● Задание A:
Какой болезнью страдала пациентка, о которой говорится в отрывке о символике libido?
● Задание B:
Допиши отрывок о символике libido, начиная сразу после последней приведённой строки.

● Приведённый отрывок:
☆ ☆ ☆ ☆ ☆ ☆ ☆
В этом маленьком мифе мы опять-таки находим типические составные части мифа о libido: первоначальная бисексуальность, бессмертие (неуязвимость), благодаря проникновению в мать (рассечение матери ногою, прикрытие), наконец воскресение в образе души-птицы и дарование плодородия (возлетающее солнце). Если такого рода герой требует почитания своего копья, то можно предположить, что его копье является для него ознаменовательным выражением, которое заменяет его самого.
Исходя из такой точки зрения, мы в совершенно новом смысле поймем то место из Иова, о котором я упомянул в первой части главы IV: "Он поставил меня целью для Себя. Окружили меня стрельцы Его; Он рассекает внутренности мои и не щадит — пробивает во мне пролом за проломом, бежит на меня как ратоборец."
Теперь мы понимаем, что эта символика является выражением душевной муки, вызванной натиском бессознательных желаний; libido раздирает плоть человека, жестокий бог овладел им и пронзил его мучительными стрелами libido, пробил его мыслями, одолевшими его. (Так одна из моих пациенток, страдавшая dementia praecox, во время своего выздоровления однажды сказала мне: "Этой ночью меня „стремглав пронзила" мысль").
Ту же самую картину мы находим у Ницше:
"Лежу бессильно я, от страха цепенея,
Как перед смертью, когда уж ноги стынут,
Дрожа в припадке злой, неведомой болезни
И трепеща под острыми концами
Твоих холодных, леденящих стрел.
За мной охотишься ты, мысли дух,
Окутанный, ужасный, безымянный —
Охотник из-за туч! -
Как молниею поражен я глазом,
Насмешливо из темноты смотрящим!
И так лежу я, извиваясь,
Согнувшись, мучаясь, постигнутый всеми
Мучениями, что на меня наслал ты;
Безжалостный охотник,
Неведомый мне бог! -
Рази же глубже,
Еще раз попади в меня и сердце
Разбей и проколи:
Но для чего ж теперь
Тупыми стрелами меня терзаешь?
☆ ☆ ☆ ☆ ☆ ☆ ☆
● Данные записей:

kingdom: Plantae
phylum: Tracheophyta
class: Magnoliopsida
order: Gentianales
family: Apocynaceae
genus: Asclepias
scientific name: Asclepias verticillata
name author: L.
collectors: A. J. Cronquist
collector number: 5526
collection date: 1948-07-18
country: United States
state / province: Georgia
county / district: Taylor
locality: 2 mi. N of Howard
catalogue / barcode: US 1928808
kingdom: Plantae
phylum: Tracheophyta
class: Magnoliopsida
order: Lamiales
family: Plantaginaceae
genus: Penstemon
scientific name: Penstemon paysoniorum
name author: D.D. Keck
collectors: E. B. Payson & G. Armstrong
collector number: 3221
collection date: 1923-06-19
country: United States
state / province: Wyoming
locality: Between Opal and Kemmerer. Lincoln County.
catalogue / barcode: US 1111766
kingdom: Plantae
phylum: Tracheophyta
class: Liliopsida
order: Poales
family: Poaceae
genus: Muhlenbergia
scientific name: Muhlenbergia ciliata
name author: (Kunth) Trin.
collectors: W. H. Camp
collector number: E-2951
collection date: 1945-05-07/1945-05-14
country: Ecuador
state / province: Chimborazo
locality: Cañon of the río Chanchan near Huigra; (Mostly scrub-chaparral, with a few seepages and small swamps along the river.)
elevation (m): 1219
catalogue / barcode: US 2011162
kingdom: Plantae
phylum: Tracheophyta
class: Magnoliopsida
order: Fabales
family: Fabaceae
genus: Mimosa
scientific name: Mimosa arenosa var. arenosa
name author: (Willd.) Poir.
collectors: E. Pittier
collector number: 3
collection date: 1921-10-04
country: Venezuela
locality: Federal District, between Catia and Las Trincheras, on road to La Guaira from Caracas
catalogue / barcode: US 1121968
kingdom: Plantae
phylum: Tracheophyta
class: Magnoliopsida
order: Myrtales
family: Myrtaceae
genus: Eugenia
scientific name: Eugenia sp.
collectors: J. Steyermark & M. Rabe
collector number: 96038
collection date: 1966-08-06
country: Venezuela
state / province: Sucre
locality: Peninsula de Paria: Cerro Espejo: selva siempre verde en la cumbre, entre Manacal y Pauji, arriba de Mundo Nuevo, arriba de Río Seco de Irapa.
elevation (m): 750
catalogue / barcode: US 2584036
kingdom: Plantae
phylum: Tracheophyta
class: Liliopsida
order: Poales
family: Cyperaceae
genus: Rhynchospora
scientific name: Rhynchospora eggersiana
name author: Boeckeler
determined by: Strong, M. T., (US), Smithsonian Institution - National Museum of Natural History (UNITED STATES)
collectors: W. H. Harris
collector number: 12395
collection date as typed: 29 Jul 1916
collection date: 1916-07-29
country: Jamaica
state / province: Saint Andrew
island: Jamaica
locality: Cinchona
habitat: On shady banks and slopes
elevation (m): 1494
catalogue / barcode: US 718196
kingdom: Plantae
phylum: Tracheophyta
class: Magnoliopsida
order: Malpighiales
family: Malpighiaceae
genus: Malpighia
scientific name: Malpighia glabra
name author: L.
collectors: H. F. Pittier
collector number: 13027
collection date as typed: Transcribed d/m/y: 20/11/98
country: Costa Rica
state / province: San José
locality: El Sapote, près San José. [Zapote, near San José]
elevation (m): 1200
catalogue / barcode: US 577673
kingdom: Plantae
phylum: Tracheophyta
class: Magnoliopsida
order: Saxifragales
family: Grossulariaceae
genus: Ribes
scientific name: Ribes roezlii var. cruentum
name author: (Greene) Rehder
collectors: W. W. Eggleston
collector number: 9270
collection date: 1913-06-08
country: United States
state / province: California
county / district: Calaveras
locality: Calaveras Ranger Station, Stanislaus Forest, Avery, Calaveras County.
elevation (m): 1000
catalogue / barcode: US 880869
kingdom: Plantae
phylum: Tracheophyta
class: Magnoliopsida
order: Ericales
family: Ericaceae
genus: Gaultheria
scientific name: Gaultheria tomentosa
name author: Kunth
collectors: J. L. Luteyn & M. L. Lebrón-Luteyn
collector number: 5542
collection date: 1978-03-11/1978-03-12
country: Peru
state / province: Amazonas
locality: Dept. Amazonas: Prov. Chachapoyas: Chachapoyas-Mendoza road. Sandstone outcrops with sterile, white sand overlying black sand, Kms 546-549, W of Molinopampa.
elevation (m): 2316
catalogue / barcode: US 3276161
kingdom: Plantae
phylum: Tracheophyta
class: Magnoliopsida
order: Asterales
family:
☆ ☆ ☆ ☆ ☆ ☆ ☆
● Ответ A:
Dementia praecox.

● Ответ B:
Зачем опять ты смотришь на меня,
Ненасытимый муками людскими,
Молниеносным и злорадным бога взглядом?
Да, убивать не хочешь ты,
А только мучить, мучить хочешь!
В этом сравнении мы без дальнейших пространных объяснений узнаем древний универсальный образ мученической божественной жертвы, с которой мы уже встречались, когда говорили о мексиканских крестных жертвах и о жертве Одина[506]. Этот же образ мы встречаем в бесконечно повторяющихся изображениях св. мученика Севастьяна; глядя на девственно-нежное, цветущее тело юного бога, мы угадываем всю муку отречения, которую чувство художника вложило в этот образ. Мы знаем, что художник всегда вносит часть тайны своего времени в свое произведение искусства. В повышенной мере это относится и к величайшему христианскому символу, к пронзенному копьем распятию, к образу человека христианской эпохи, истерзанного желаниями, распятого и умирающего во Христе.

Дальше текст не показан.